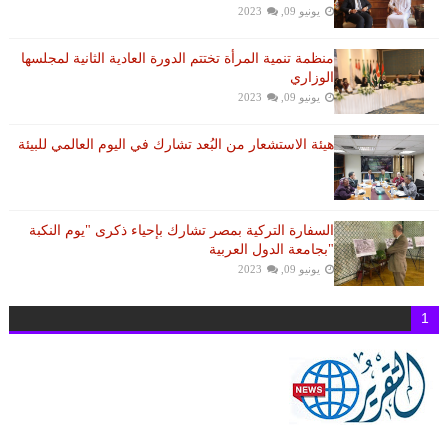
يونيو 09, 2023
منظمة تنمية المرأة تختتم الدورة العادية الثانية لمجلسها
الوزاري
يونيو 09, 2023
هيئة الاستشعار من البُعد تشارك في اليوم العالمي للبيئة
السفارة التركية بمصر تشارك بإحياء ذكرى "يوم النكبة
"بجامعة الدول العربية
يونيو 09, 2023
1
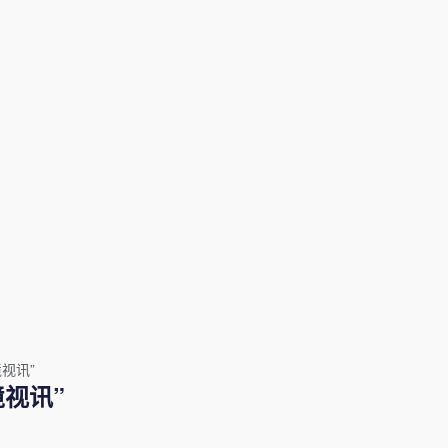
视讯”
视讯”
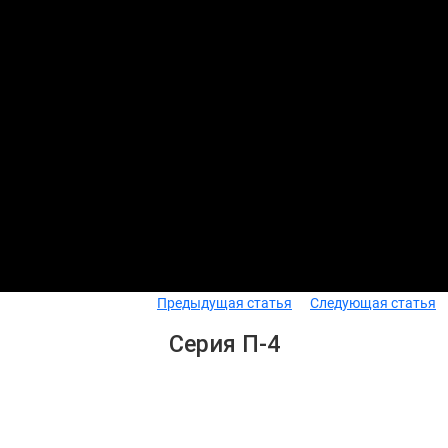
Предыдущая статья
Следующая статья
Серия П-4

════════════════════

▸ **About this exercise**
Please list each line of the material that contains the word "статья".

▸ **Completed task**
Предыдущая статья
Следующая статья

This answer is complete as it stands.